Majed Al Fayi is a third year PhD student in molecular pathology at the age of 31 from the University of Liverpool. He has completed his MSc degree in biomedical sciences in 2011 from Hull University. He is a co-author in a paper published in Oncotarget.
Although a large number of studies have been performed on the promoting role of FABP5 in malignant progression of prostate cancer, the possible involvement of other FABP family proteins is not clear. In this work we have first measured the expression levels of 10 members of FABP family in six human prostate cancer cell lines with q-PCR technique and found that FABP9 is one of the most differentially expressed between the benign and the malignant cells. Western blot analysis showed that FABP9 protein was highly expressed in highly malignant cell lines PC3 and PC3-M. Whereas in the benign PNT2 cells and in low or moderately malignant cell lines LNCaP, 22RV1 and DU145, no FABP9 expression was detected. Immunocytochemical analysis in an archival set of prostate tissues showed that the expression level of FABP9 was significantly higher in carcinoma tissues than that in BPH. In carcinomas, the increased expression of FABP9 was significantly associated with the increasing malignancy. While the increased expression of FABP9 was significantly associated with the increased Gleason scores and the AR level, it was significantly correlated with the reduced patient survival. Suppressing FABP9 expression in highly malignant PC3-M cells inhibited invasiveness of prostate cancer cells. Our results suggest that FABP9 is a useful prognostic marker to predict the outcome of prostate cancer patients and it may play a role in promoting invasiveness of the cancer cells.

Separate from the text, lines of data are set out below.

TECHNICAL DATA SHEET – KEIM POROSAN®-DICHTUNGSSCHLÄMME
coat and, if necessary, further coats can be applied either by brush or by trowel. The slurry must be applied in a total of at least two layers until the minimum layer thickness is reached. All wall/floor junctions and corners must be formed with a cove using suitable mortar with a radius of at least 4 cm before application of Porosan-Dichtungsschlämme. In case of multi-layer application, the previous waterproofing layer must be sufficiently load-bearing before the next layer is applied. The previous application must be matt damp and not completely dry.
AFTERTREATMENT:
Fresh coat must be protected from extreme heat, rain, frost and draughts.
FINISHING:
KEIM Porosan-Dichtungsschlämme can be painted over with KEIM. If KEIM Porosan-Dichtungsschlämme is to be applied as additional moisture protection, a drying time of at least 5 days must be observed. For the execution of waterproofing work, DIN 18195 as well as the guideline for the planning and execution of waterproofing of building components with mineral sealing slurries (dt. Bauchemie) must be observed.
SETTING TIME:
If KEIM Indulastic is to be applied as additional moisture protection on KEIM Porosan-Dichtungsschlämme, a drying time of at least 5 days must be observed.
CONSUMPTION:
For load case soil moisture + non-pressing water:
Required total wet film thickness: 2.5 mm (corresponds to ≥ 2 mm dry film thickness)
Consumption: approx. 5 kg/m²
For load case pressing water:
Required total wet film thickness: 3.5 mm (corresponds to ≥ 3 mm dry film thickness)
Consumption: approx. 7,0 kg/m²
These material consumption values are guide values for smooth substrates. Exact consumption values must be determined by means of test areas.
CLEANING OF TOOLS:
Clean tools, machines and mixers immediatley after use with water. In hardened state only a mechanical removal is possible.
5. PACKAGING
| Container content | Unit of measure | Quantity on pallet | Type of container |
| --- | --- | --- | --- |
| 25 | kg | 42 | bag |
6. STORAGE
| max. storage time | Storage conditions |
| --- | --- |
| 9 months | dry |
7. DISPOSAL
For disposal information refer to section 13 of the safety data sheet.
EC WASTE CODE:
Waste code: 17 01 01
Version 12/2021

Julia Alejandra Pezuk has completed her PhD from Sao Paulo University and is currently doing her Post-doctoral studies at Educational and Research Sirio-Libanes Institute in Sao Paulo, Brazil. She has published more than 20 papers in reputed journals and has been serving as a Scientific Reviewer. She has participated in different scientific events and discussions, has lectured speeches and courses, and has also been part of organizing committee in scientific events. She has monitored scientific lab activity during internships and has co-supervised undergraduate students. She collaborates with many scientific projects in the cancer field.
Breast cancer (BC) is the second most common tumors in women and its late diagnosis makes it responsible for the majority of cancer deaths in females. Mammography is an x-ray picture of breast, used to check for BC, its routinary used has improved early detection and identification of this neoplasia. Breast lesion images are classified according to tissue density in 7 different categories known as BI-RADS 0-6. However this system is not accurate to classify lesion in category 3 and 4, where a suspicious of BC is determined but further examines are needed to confirm the diagnosis. Recently has been described that human serum/plasma contains a large number of circulating microRNAs (miRNAs). Alteration on circulating miRNA expression pattern has been related to several pathological conditions, including cancer. Here, we analyzed circulating miRNAs as molecular markers to differentiate benign from malignant breast lesion according to BI-RADS categories. In order to do so, we studied the expression pattern of 72 plasma samples of patients with BI-RADS 1 or 2 (non-cancer patients) and 46 plasma samples of patients with BI-RADS 5 or 6 (cancer patients), and for the validation, we have included 29 patients samples of each group. We then compared the miRNAs' expression profile to find alteration capable of distinguished patients with cancer from those without. We analyzed over 1800 mature miRNA using the miRNome PCR array v18.0 (Qiagen®), and then we tested the 13 miRNAs found alteded in all analysis by qRT-PCR. In the first analysis set (30 control + 13 cancer sample), we found three miRNA up regulated in the cancer groups with a p<0.05, while in the second set (44 controls + 33 cancer samples), we found 7 miRNAs with a difference of at least 1.5x and a p value of <0.05. When we combined the two groups we were able to identify 2 miRNAs that are up regulated in more than 1.5x and with a p<0.05 in the cancer group with respect to the control group, and also another 2 miRNAs with a difference over 1.5X among groups. In the validation group, we were able to confirm the differential expression of both miRNA found in the consolidated group, and also of another 2 miRNAs. We now intend to test these differences in the plasma of BI-RADS 4 patients, to verify the efficacy of these circulating miRNAs in identifying patients who certainly have malignant lesion from those BI-RADS 4 with benign lesions.